> _Description of the task_:
Exactly transcribe the line that holds "BE IT RESOLVED" and every remaining line of the records, up to and including the final one, with nothing else.

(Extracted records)
········

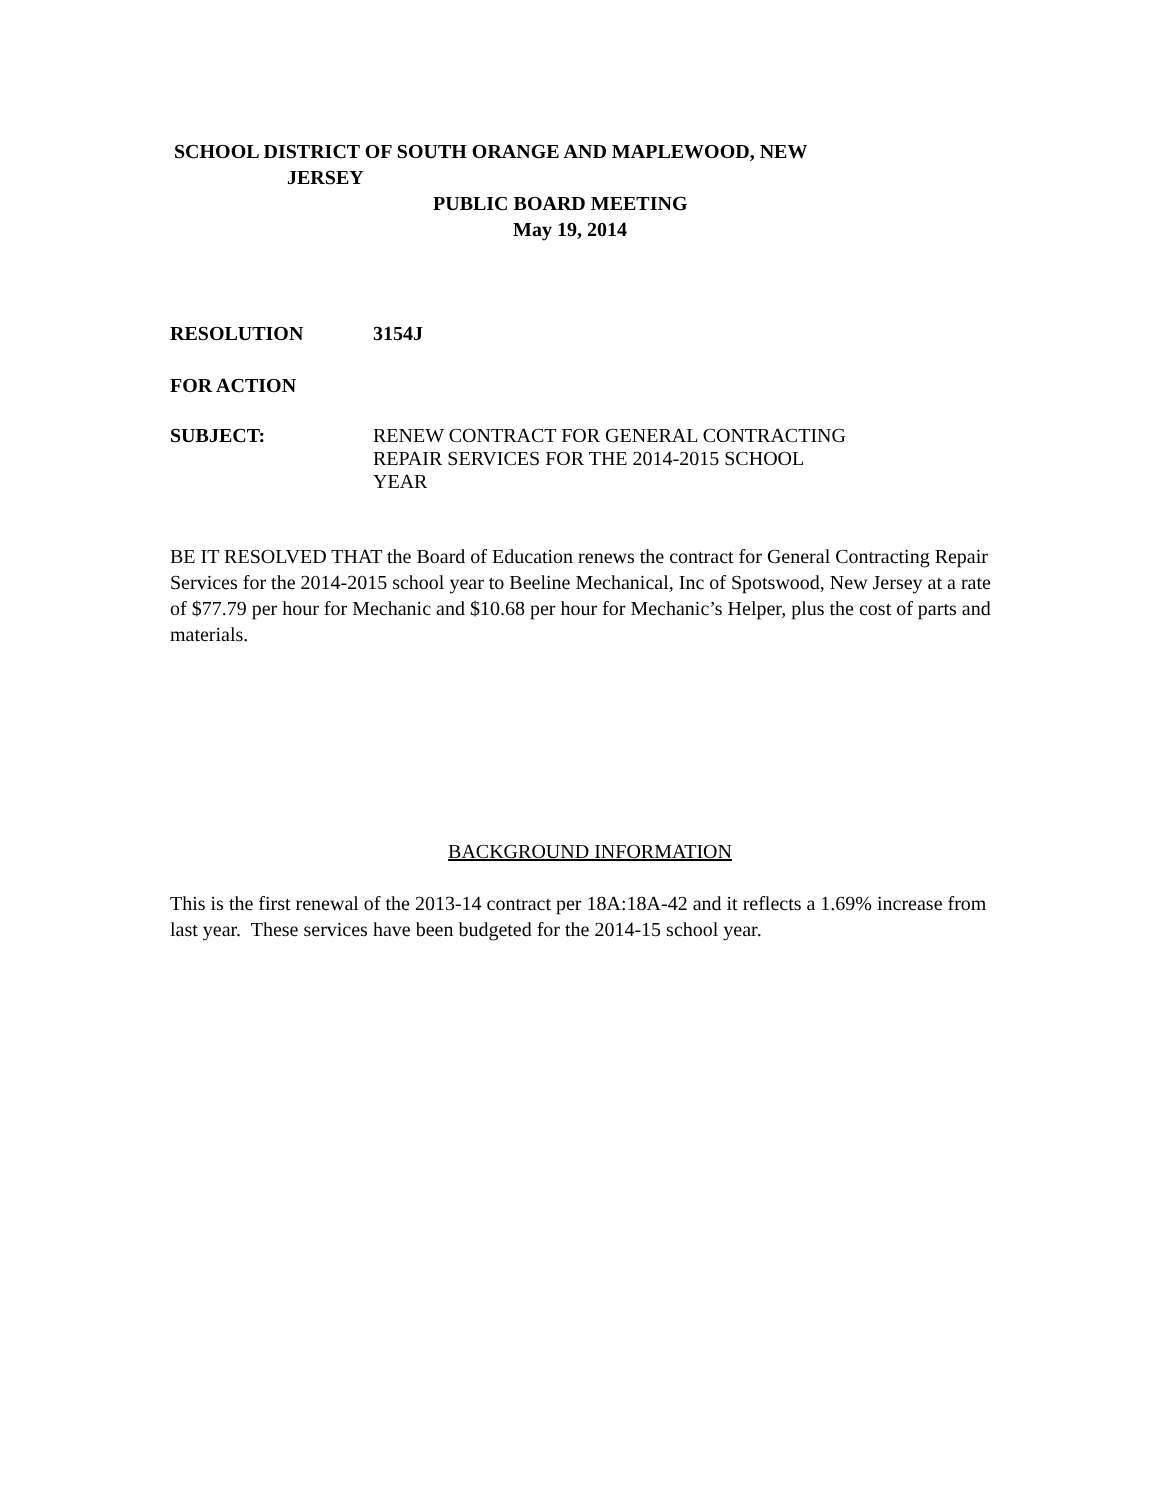SCHOOL DISTRICT OF SOUTH ORANGE AND MAPLEWOOD, NEW
JERSEY
PUBLIC BOARD MEETING
May 19, 2014
RESOLUTION 3154J
FOR ACTION
SUBJECT: RENEW CONTRACT FOR GENERAL CONTRACTING
REPAIR SERVICES FOR THE 2014-2015 SCHOOL
YEAR
BE IT RESOLVED THAT the Board of Education renews the contract for General Contracting Repair Services for the 2014-2015 school year to Beeline Mechanical, Inc of Spotswood, New Jersey at a rate of $77.79 per hour for Mechanic and $10.68 per hour for Mechanic’s Helper, plus the cost of parts and materials.
BACKGROUND INFORMATION
This is the first renewal of the 2013-14 contract per 18A:18A-42 and it reflects a 1.69% increase from last year. These services have been budgeted for the 2014-15 school year.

········

> _Result for this task_:
BE IT RESOLVED THAT the Board of Education renews the contract for General Contracting Repair Services for the 2014-2015 school year to Beeline Mechanical, Inc of Spotswood, New Jersey at a rate of $77.79 per hour for Mechanic and $10.68 per hour for Mechanic’s Helper, plus the cost of parts and materials.
BACKGROUND INFORMATION
This is the first renewal of the 2013-14 contract per 18A:18A-42 and it reflects a 1.69% increase from last year. These services have been budgeted for the 2014-15 school year.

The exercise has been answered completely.